Segment Start: Task input

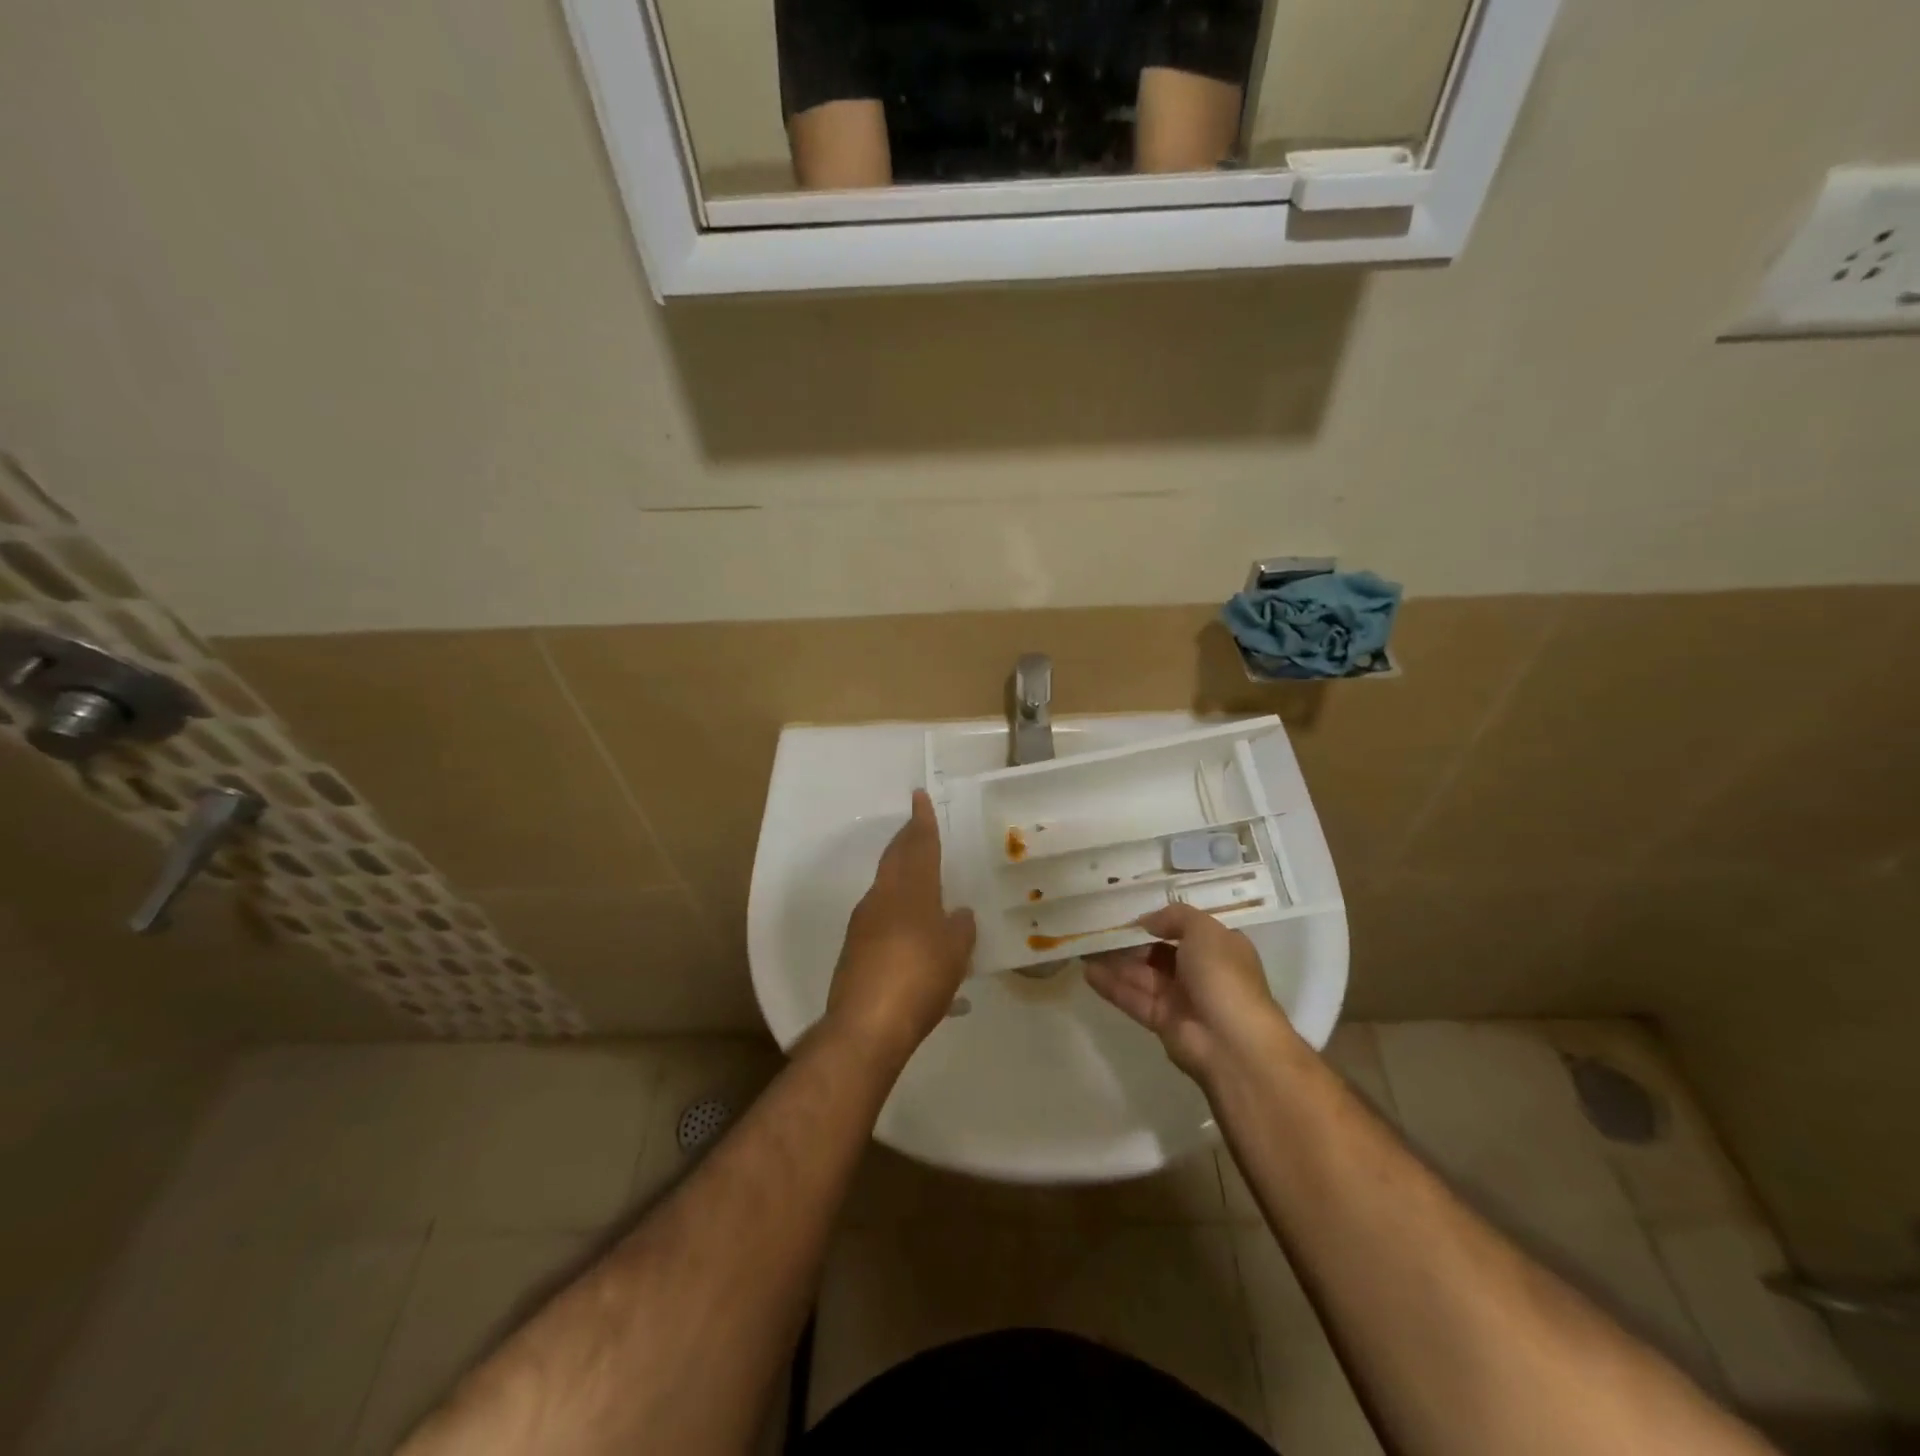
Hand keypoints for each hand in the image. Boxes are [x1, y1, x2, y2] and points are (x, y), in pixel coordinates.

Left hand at [827, 790, 976, 1060]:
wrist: (866, 1026)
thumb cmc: (919, 979)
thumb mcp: (954, 954)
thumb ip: (959, 929)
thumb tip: (958, 914)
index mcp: (910, 891)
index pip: (918, 845)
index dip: (921, 821)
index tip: (918, 796)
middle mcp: (882, 898)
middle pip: (895, 859)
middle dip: (907, 840)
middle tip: (918, 826)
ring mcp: (863, 923)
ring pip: (885, 885)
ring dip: (901, 873)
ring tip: (921, 877)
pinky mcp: (854, 948)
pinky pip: (879, 913)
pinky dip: (896, 907)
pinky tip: (909, 926)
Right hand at [1084, 904, 1296, 1084]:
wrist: (1233, 1044)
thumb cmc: (1223, 977)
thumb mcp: (1204, 931)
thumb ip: (1174, 917)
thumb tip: (1147, 921)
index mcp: (1219, 947)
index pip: (1185, 929)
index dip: (1158, 920)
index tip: (1127, 911)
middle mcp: (1200, 971)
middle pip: (1158, 951)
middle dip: (1130, 941)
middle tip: (1097, 927)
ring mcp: (1181, 998)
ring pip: (1142, 974)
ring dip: (1114, 961)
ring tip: (1084, 946)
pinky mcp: (1162, 1021)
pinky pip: (1134, 998)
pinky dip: (1112, 986)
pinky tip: (1088, 972)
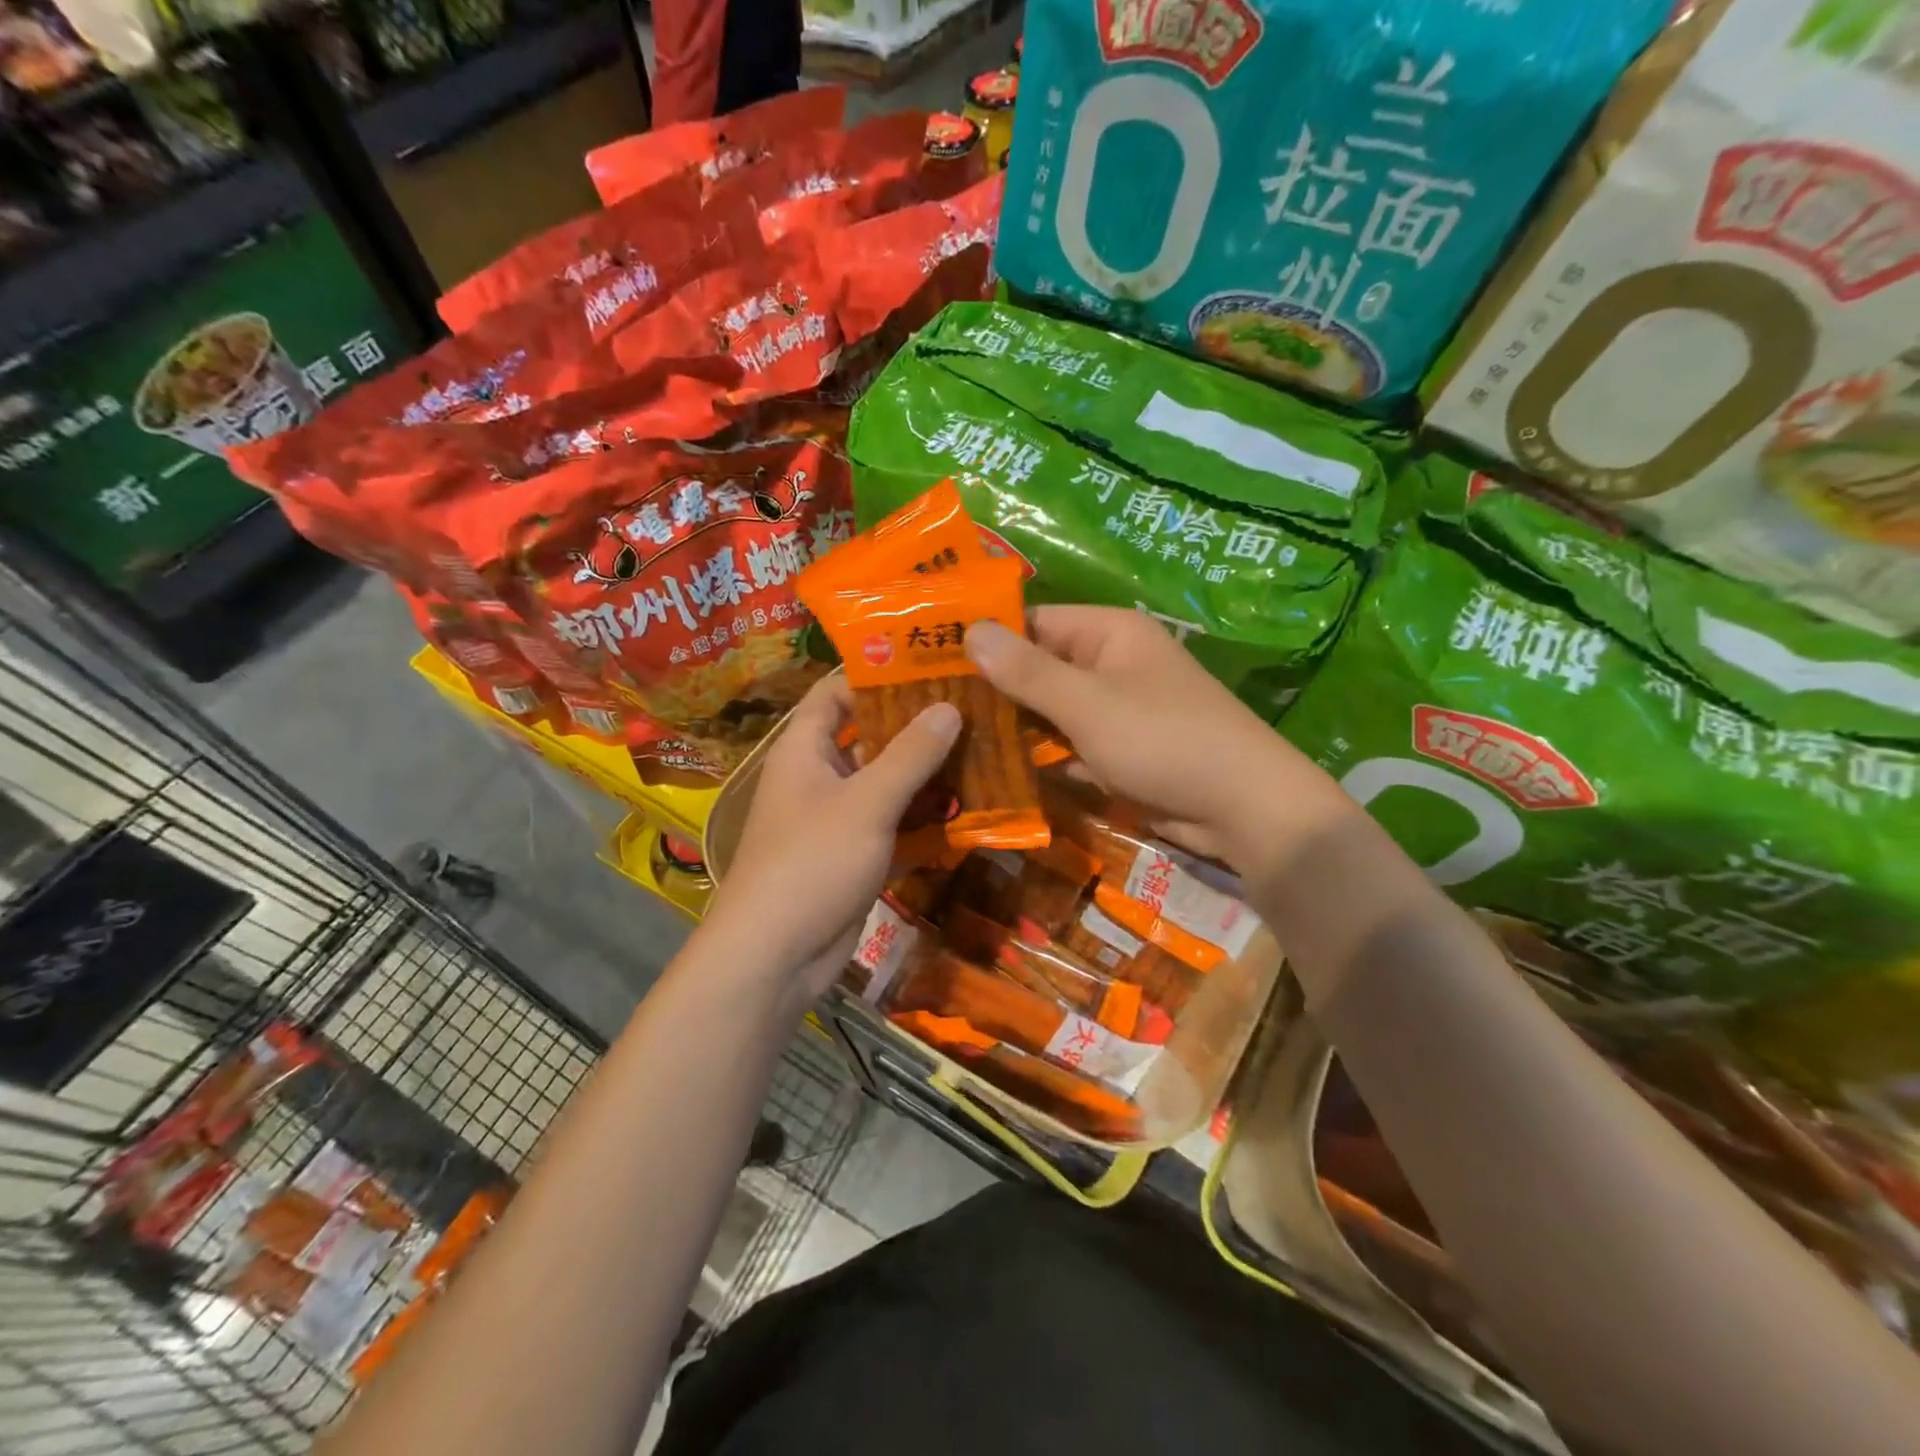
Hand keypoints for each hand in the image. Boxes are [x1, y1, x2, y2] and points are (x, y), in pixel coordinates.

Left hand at [704, 675, 959, 1007]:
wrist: (775, 956)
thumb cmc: (812, 863)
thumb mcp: (866, 803)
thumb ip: (909, 755)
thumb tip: (949, 705)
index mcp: (805, 749)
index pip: (837, 691)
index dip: (877, 673)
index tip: (930, 662)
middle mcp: (819, 775)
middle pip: (869, 735)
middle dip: (916, 724)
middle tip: (973, 706)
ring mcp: (837, 817)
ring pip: (886, 782)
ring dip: (927, 773)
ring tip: (983, 750)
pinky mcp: (854, 854)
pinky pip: (893, 823)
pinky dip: (923, 817)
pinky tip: (968, 809)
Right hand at [965, 607, 1341, 874]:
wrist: (1243, 808)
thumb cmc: (1163, 739)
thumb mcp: (1088, 703)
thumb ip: (1027, 671)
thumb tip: (970, 631)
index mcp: (1108, 633)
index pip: (1032, 622)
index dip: (985, 639)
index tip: (930, 661)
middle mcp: (1110, 663)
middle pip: (1039, 668)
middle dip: (993, 689)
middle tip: (931, 709)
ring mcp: (1116, 710)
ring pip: (1051, 711)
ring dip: (1013, 727)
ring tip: (951, 740)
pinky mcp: (1120, 751)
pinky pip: (1070, 745)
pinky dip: (1042, 757)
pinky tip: (996, 772)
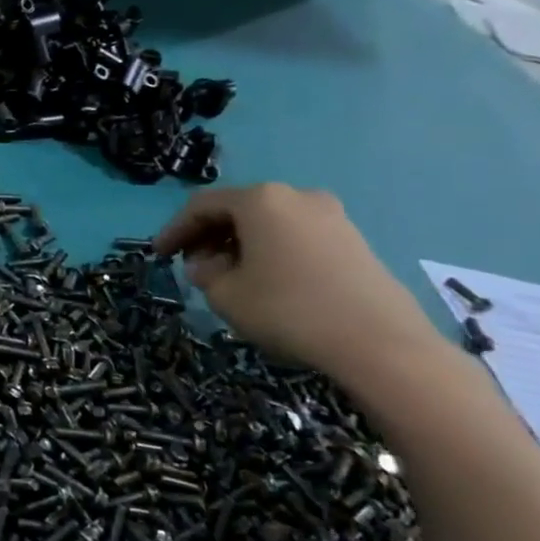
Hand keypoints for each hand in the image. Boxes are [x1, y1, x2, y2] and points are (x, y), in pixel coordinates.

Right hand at [153, 183, 442, 379]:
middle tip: (192, 265)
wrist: (380, 344)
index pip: (201, 206)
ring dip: (240, 244)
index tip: (159, 255)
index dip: (175, 230)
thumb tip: (209, 264)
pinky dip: (271, 251)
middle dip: (209, 235)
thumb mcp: (224, 294)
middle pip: (238, 209)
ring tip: (227, 275)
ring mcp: (331, 216)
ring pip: (269, 223)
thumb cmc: (288, 309)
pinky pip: (296, 236)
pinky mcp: (354, 241)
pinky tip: (266, 280)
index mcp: (260, 200)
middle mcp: (296, 196)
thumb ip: (204, 272)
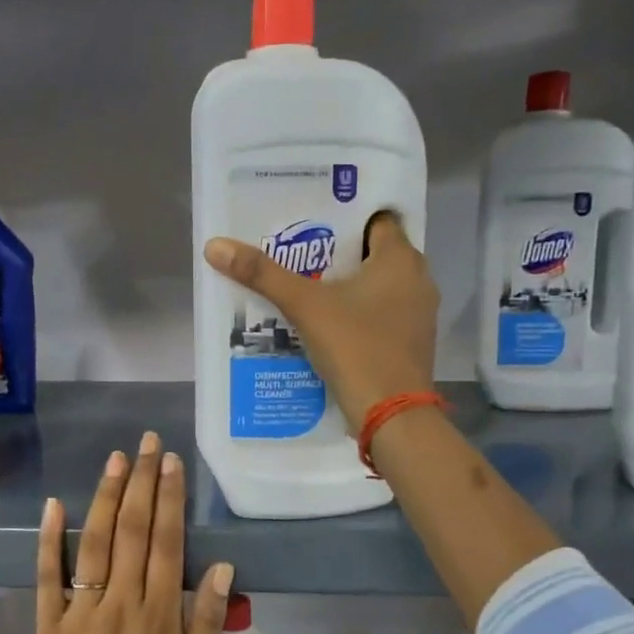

Segment End: Task input

### Exercise objective
Drop the pictures; repeat each entry above exactly.

### Result of the exercise
Hand keypoints for each hand in the image. Boxes are [x1, y1, x2, y2] and points are (x, y), in pixel coordinates.

Left hand at [827, 790, 976, 1060]:
wrist: (866, 1026)
thumb cmc: (919, 979)
thumb mcp: (954, 954)
thumb ip: (959, 929)
thumb tip: (958, 914)
index mcp: (910, 891)
index pip: (918, 845)
index dip: (921, 821)
index tip: (918, 796)
middle mcp: (882, 898)
middle pip: (895, 859)
middle dip: (907, 840)
middle tip: (918, 826)
ring mcp: (863, 923)
ring pip: (885, 885)
ring dip: (901, 873)
ring tip: (921, 877)
pinky mcp: (854, 948)
pinky pip: (879, 913)
pinky dip: (896, 907)
pinky tip: (909, 926)
Right hand at [1084, 904, 1296, 1084]:
wrist: (1233, 1044)
thumb cmc: (1223, 977)
thumb mcp: (1204, 931)
thumb ip: (1174, 917)
thumb tip: (1147, 921)
index mcp: (1219, 947)
index pip: (1185, 929)
index dip: (1158, 920)
index tip: (1127, 911)
middle mcp: (1200, 971)
middle pip: (1158, 951)
middle dip: (1130, 941)
middle tip: (1097, 927)
ring mcp: (1181, 998)
ring pip: (1142, 974)
ring dip: (1114, 961)
ring tip: (1084, 946)
pinky mcp: (1162, 1021)
pinky pip: (1134, 998)
pinky dip: (1112, 986)
pinky tip: (1088, 972)
Hand keypoints for each hand in the image. Boxes are [x1, y1, x2, y2] and points are (x, y), in pixel coordinates.

Left hand at [704, 675, 959, 1007]:
wrist: (775, 956)
thumb cmc: (812, 863)
thumb mcp: (866, 803)
thumb ip: (909, 755)
thumb tip: (949, 705)
index mcp: (805, 749)
index pip: (837, 691)
index dip: (877, 673)
index tip: (930, 662)
middle mcp: (819, 775)
middle pip: (869, 735)
middle dip: (916, 724)
middle tip: (973, 706)
ring mcp: (837, 817)
ring pip: (886, 782)
ring dip: (927, 773)
ring tip: (983, 750)
pinky mcp: (854, 854)
pinky pip: (893, 823)
pinky dip: (923, 817)
pinky tip: (968, 809)
Right hand at [965, 607, 1341, 874]:
wrist: (1243, 808)
thumb cmc: (1163, 739)
thumb mcp: (1088, 703)
thumb ip: (1027, 671)
thumb tip: (970, 631)
index mcp: (1108, 633)
index pip: (1032, 622)
index dip: (985, 639)
index tip: (930, 661)
middle mcp: (1110, 663)
middle pip: (1039, 668)
middle dip: (993, 689)
middle tip: (931, 709)
ring mcp: (1116, 710)
ring pip: (1051, 711)
ring dip: (1013, 727)
ring tip: (951, 740)
pinky mcp: (1120, 751)
pinky pip: (1070, 745)
pinky dip: (1042, 757)
pinky tip: (996, 772)
Hand keypoints for each hand in the image. Boxes are [x1, y1, x2, y2] and points are (x, y), in pixel coordinates.

Right hand at [153, 183, 442, 379]:
middle tip: (192, 265)
wrist: (380, 344)
index pip: (201, 206)
ring dip: (240, 244)
index tip: (159, 255)
index dip: (175, 230)
thumb tip: (209, 264)
pinky dip: (271, 251)
middle dip: (209, 235)
thumb mcp: (224, 294)
middle pip: (238, 209)
ring tip: (227, 275)
ring mcp: (331, 216)
ring pip: (269, 223)
thumb cmc: (288, 309)
pinky pip: (296, 236)
pinky mcp: (354, 241)
pinky tip: (266, 280)
index mcp: (260, 200)
middle mcp: (296, 196)
thumb ip: (204, 272)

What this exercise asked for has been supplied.